A Guide to Extracting Multiple Tables from Web Page with UiPath
Data scraping is transforming the world with its applications. Digital businesses, Marketing and researchers are highly benefited by data scarping. Here is how to extract multiple tables from single webpage using Uipath.
In this blog, we will see how to extract multiple tables from a single web page using Uipath. In Uipath, data scraping plays a major role in extracting data from tables on an HTML page.
Using data scraping, we can extract a single table with n no.of rows and columns. But we cannot extract multiple tables from a single page. By combining find children activity with data scraping, we can extract multiple tables on a web page dynamically.
The find children activity in Uipath gets all the child elements under a particular parent element. The output variable of find children activity will be of Uielement datatype. Using for each, we can iterate through each child element on a web page.
Let’s say we need to extract both the tables from this page. If we use data scraping, we can extract only one table. So we will loop through each element in the body and if the element tag matches with “TABLE” then we will use data scraping and store the data in a data table.

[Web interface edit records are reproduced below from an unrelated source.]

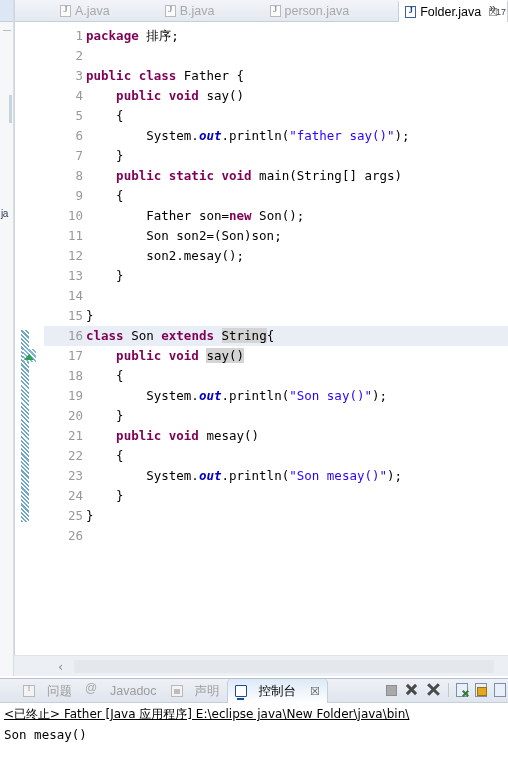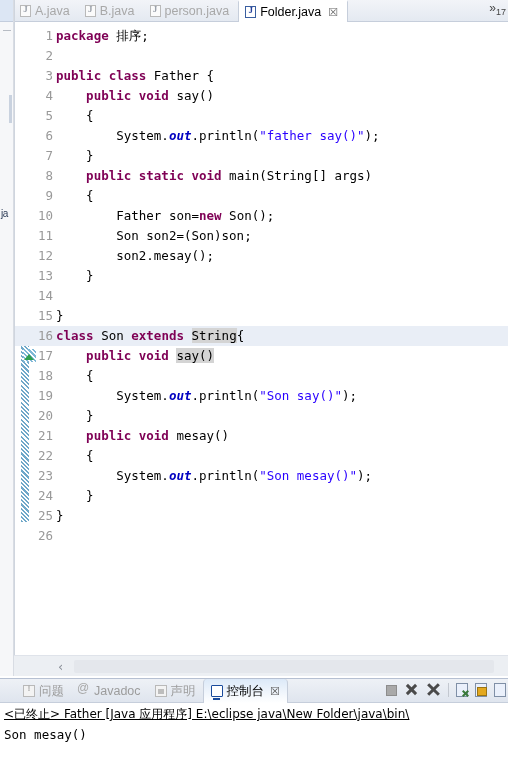--- a/index.html
+++ b/index.html
@@ -65,20 +65,21 @@
   }
   .etab {
     display: inline-flex;
     align-items: center;
     height: 22px;
     padding: 0 9px 0 6px;
     font-size: 12.5px;
     color: #a8a8a8;
     gap: 4px;
     vertical-align: top;
+    margin-left: 40px;
   }
   .etab.active {
     color: #000000;
     background: #ffffff;
     border-left: 1px solid #c6cedb;
     border-right: 1px solid #c6cedb;
     border-top: 2px solid #f5a623;
     border-top-color: transparent;
   }
   .jicon {
@@ -156,20 +157,21 @@
     border-bottom: 6px solid #2f9e4f;
   }
 
   #code-lines {
     position: absolute;
     left: 0; top: 4px;
     width: 100%;
     font-family: "DejaVu Sans Mono", monospace;
     font-size: 12.5px;
     line-height: 20px;
+    padding-left: 30px;
   }
   .cline {
     position: relative;
     height: 20px;
     white-space: pre;
     padding-left: 17px;
   }
   .cline.current { background: #e9eef6; }
   .lnum {
     display: inline-block;
@@ -236,21 +238,21 @@
     background: linear-gradient(#eef1f6, #dfe5ee);
     border-bottom: 1px solid #c6cedb;
     white-space: nowrap;
     padding-left: 16px;
   }
   .ctab {
     display: inline-flex;
     align-items: center;
     height: 24px;
     padding: 0 7px;
-    gap: 4px;
+    gap: 12px;
     font-size: 12.5px;
     color: #9c9c9c;
     vertical-align: top;
   }
   .ctab.active {
     color: #000000;
     background: linear-gradient(#dce9f8, #ffffff);
     border-left: 1px solid #c6cedb;
     border-right: 1px solid #c6cedb;
     border-top-left-radius: 4px;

Let’s start with new sequence, drag and drop find children activity. Indicate the parent element under which the table is present. Let the Output variable of find children be ChildElement. Add the message box under the find children activity to know the count of child elements.
Now add for each activity to iterate through the child elements. In the for each activity properties pane, change the type of argument to Uipath.Core.Uielement. Inside for each, add if activity item.get(“tag”).Equals(“TABLE”).
Now use data scraping, indicate the table and extract that table. Clear all the selectors in the extract structured table activity. Enter the item in the Element box, that is present in the properties pane. This will fetch the table based on the element.
To view the table, add output datatable activity, which will convert the data table to string. Add a message box to view the data in the table. Finally, clear the table so that the next table will not merge with the previous table.
We can also particularly get <H3> elements data by changing the if condition to item.Get(“tag”).Equals(“H3”).Inside then, drag and drop get text activity. In the properties pane, enter the item in the element box. So that we can get the data that is inside the Heading tag.